___ DATASET CONTENT

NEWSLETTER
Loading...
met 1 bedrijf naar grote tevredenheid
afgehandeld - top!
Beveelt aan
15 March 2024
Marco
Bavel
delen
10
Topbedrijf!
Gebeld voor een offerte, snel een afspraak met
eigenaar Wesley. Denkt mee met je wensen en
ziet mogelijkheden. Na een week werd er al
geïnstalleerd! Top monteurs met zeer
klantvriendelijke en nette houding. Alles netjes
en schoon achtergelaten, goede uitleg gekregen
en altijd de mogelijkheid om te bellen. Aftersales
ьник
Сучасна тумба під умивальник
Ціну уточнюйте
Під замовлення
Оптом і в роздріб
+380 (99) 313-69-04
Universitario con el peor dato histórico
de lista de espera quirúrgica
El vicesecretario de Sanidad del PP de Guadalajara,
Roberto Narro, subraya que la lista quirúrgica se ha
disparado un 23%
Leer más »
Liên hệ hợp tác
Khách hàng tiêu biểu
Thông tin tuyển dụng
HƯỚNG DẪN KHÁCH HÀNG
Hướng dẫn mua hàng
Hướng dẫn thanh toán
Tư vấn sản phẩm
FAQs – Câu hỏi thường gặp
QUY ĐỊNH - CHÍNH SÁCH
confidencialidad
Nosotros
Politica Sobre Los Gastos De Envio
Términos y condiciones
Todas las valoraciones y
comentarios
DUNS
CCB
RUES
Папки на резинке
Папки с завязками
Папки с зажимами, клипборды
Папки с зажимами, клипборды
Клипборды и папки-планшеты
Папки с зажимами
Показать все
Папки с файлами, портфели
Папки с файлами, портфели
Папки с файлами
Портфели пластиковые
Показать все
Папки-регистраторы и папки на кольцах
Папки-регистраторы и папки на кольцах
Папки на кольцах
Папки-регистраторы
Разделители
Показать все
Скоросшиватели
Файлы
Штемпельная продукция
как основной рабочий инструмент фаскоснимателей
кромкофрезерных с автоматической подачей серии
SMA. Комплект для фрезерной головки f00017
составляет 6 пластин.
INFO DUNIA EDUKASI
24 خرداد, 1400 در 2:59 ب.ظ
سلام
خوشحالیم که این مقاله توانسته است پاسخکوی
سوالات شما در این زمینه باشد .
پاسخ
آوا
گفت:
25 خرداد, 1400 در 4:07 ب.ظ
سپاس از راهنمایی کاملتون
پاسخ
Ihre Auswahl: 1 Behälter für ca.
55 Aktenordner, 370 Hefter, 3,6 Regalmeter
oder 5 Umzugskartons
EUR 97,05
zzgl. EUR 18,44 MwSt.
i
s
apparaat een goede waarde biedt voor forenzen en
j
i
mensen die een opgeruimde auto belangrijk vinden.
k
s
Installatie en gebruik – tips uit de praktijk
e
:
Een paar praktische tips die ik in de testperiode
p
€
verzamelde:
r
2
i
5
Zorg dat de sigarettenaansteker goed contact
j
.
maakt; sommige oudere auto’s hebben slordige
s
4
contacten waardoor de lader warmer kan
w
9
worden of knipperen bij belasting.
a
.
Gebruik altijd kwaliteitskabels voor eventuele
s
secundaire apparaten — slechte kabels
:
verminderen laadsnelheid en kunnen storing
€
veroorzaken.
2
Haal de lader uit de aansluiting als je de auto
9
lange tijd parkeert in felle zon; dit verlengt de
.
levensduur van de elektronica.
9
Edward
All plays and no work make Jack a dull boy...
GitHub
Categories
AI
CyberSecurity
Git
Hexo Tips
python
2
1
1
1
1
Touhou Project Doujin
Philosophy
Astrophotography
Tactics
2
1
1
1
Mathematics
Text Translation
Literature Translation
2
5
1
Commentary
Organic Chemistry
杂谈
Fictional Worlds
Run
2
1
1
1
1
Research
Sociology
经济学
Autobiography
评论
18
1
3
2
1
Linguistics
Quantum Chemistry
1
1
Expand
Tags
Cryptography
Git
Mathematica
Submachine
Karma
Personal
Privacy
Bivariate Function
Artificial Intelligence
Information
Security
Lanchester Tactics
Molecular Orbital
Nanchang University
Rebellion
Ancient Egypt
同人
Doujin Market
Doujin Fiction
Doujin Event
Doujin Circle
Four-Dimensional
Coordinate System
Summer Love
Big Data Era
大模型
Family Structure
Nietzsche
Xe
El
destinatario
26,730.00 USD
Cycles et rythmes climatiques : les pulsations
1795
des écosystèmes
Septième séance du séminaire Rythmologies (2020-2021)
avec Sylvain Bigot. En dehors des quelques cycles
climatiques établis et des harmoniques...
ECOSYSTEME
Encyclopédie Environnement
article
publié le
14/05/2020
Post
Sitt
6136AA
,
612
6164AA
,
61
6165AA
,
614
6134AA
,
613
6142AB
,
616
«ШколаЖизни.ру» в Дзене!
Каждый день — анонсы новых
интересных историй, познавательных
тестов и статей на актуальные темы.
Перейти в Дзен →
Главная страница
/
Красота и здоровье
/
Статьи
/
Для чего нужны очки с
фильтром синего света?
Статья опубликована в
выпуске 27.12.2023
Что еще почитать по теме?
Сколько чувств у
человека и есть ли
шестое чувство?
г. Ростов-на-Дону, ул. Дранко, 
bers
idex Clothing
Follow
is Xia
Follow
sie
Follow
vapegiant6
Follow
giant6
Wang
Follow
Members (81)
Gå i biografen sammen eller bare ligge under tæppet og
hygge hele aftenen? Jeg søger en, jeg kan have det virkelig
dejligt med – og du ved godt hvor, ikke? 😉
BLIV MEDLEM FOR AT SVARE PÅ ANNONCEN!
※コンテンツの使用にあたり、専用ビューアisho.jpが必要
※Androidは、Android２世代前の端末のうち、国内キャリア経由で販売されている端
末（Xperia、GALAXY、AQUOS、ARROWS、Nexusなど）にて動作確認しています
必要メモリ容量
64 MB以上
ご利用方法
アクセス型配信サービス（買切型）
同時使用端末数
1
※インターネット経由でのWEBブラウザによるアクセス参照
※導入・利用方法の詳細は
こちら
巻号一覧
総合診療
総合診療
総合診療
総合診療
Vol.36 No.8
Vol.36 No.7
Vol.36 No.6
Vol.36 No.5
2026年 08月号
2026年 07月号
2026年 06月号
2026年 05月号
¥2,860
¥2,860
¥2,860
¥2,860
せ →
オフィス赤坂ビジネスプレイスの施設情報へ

______

== WHAT THE TASK ASKS ==
Type out each entry above again, exactly.

== SOLVED PROBLEM ==
NEWSLETTER
Loading...
met 1 bedrijf naar grote tevredenheid
afgehandeld - top!
Beveelt aan
15 March 2024
Marco
Bavel
delen
10
Topbedrijf!
Gebeld voor een offerte, snel een afspraak met
eigenaar Wesley. Denkt mee met je wensen en
ziet mogelijkheden. Na een week werd er al
geïnstalleerd! Top monteurs met zeer
klantvriendelijke en nette houding. Alles netjes
en schoon achtergelaten, goede uitleg gekregen
en altijd de mogelijkheid om te bellen. Aftersales
ьник
Сучасна тумба під умивальник
Ціну уточнюйте
Під замовлення
Оптом і в роздріб
+380 (99) 313-69-04
Universitario con el peor dato histórico
de lista de espera quirúrgica
El vicesecretario de Sanidad del PP de Guadalajara,
Roberto Narro, subraya que la lista quirúrgica se ha
disparado un 23%
Leer más »
Liên hệ hợp tác
Khách hàng tiêu biểu
Thông tin tuyển dụng
HƯỚNG DẪN KHÁCH HÀNG
Hướng dẫn mua hàng
Hướng dẫn thanh toán
Tư vấn sản phẩm
FAQs – Câu hỏi thường gặp
QUY ĐỊNH - CHÍNH SÁCH
confidencialidad
Nosotros
Politica Sobre Los Gastos De Envio
Términos y condiciones
Todas las valoraciones y
comentarios
DUNS
CCB
RUES
Папки на резинке
Папки с завязками
Папки с зажимами, клипборды
Папки с зажимами, клипборды
Клипборды и папки-планшеты
Папки с зажимами
Показать все
Папки с файлами, портфели
Папки с файлами, портфели
Папки с файлами
Портфели пластиковые
Показать все
Папки-регистраторы и папки на кольцах
Папки-регистраторы и папки на кольцах
Папки на кольцах
Папки-регистраторы
Разделители
Показать все
Скоросшиватели
Файлы
Штемпельная продукция
как основной рабочий инструмент фаскоснимателей
кромкофрезерных с автоматической подачей серии
SMA. Комплект для фрезерной головки f00017
составляет 6 пластин.
INFO DUNIA EDUKASI
24 خرداد, 1400 در 2:59 ب.ظ
سلام
خوشحالیم که این مقاله توانسته است پاسخکوی
سوالات شما در این زمینه باشد .
پاسخ
آوا
گفت:
25 خرداد, 1400 در 4:07 ب.ظ
سپاس از راهنمایی کاملتون
پاسخ
Ihre Auswahl: 1 Behälter für ca.
55 Aktenordner, 370 Hefter, 3,6 Regalmeter
oder 5 Umzugskartons
EUR 97,05
zzgl. EUR 18,44 MwSt.
i
s
apparaat een goede waarde biedt voor forenzen en
j
i
mensen die een opgeruimde auto belangrijk vinden.
k
s
Installatie en gebruik – tips uit de praktijk
e
:
Een paar praktische tips die ik in de testperiode
p
€
verzamelde:
r
2
i
5
Zorg dat de sigarettenaansteker goed contact
j
.
maakt; sommige oudere auto’s hebben slordige
s
4
contacten waardoor de lader warmer kan
w
9
worden of knipperen bij belasting.
a
.
Gebruik altijd kwaliteitskabels voor eventuele
s
secundaire apparaten — slechte kabels
:
verminderen laadsnelheid en kunnen storing
€
veroorzaken.
2
Haal de lader uit de aansluiting als je de auto
9
lange tijd parkeert in felle zon; dit verlengt de
.
levensduur van de elektronica.
9
Edward
All plays and no work make Jack a dull boy...
GitHub
Categories
AI
CyberSecurity
Git
Hexo Tips
python
2
1
1
1
1
Touhou Project Doujin
Philosophy
Astrophotography
Tactics
2
1
1
1
Mathematics
Text Translation
Literature Translation
2
5
1
Commentary
Organic Chemistry
杂谈
Fictional Worlds
Run
2
1
1
1
1
Research
Sociology
经济学
Autobiography
评论
18
1
3
2
1
Linguistics
Quantum Chemistry
1
1
Expand
Tags
Cryptography
Git
Mathematica
Submachine
Karma
Personal
Privacy
Bivariate Function
Artificial Intelligence
Information
Security
Lanchester Tactics
Molecular Orbital
Nanchang University
Rebellion
Ancient Egypt
同人
Doujin Market
Doujin Fiction
Doujin Event
Doujin Circle
Four-Dimensional
Coordinate System
Summer Love
Big Data Era
大模型
Family Structure
Nietzsche
Xe
El
destinatario
26,730.00 USD
Cycles et rythmes climatiques : les pulsations
1795
des écosystèmes
Septième séance du séminaire Rythmologies (2020-2021)
avec Sylvain Bigot. En dehors des quelques cycles
climatiques établis et des harmoniques...
ECOSYSTEME
Encyclopédie Environnement
article
publié le
14/05/2020
Post
Sitt
6136AA
,
612
6164AA
,
61
6165AA
,
614
6134AA
,
613
6142AB
,
616
«ШколаЖизни.ру» в Дзене!
Каждый день — анонсы новых
интересных историй, познавательных
тестов и статей на актуальные темы.
Перейти в Дзен →
Главная страница
/
Красота и здоровье
/
Статьи
/
Для чего нужны очки с
фильтром синего света?
Статья опубликована в
выпуске 27.12.2023
Что еще почитать по теме?
Сколько чувств у
человека и есть ли
шестое чувство?
г. Ростов-на-Дону, ул. Дранко, 
bers
idex Clothing
Follow
is Xia
Follow
sie
Follow
vapegiant6
Follow
giant6
Wang
Follow
Members (81)
Gå i biografen sammen eller bare ligge under tæppet og
hygge hele aftenen? Jeg søger en, jeg kan have det virkelig
dejligt med – og du ved godt hvor, ikke? 😉
BLIV MEDLEM FOR AT SVARE PÅ ANNONCEN!
※コンテンツの使用にあたり、専用ビューアisho.jpが必要
※Androidは、Android２世代前の端末のうち、国内キャリア経由で販売されている端
末（Xperia、GALAXY、AQUOS、ARROWS、Nexusなど）にて動作確認しています
必要メモリ容量
64 MB以上
ご利用方法
アクセス型配信サービス（買切型）
同時使用端末数
1
※インターネット経由でのWEBブラウザによるアクセス参照
※導入・利用方法の詳細は
こちら
巻号一覧
総合診療
総合診療
総合診療
総合診療
Vol.36 No.8
Vol.36 No.7
Vol.36 No.6
Vol.36 No.5
2026年 08月号
2026年 07月号
2026年 06月号
2026年 05月号
¥2,860
¥2,860
¥2,860
¥2,860
せ →
オフィス赤坂ビジネスプレイスの施設情報へ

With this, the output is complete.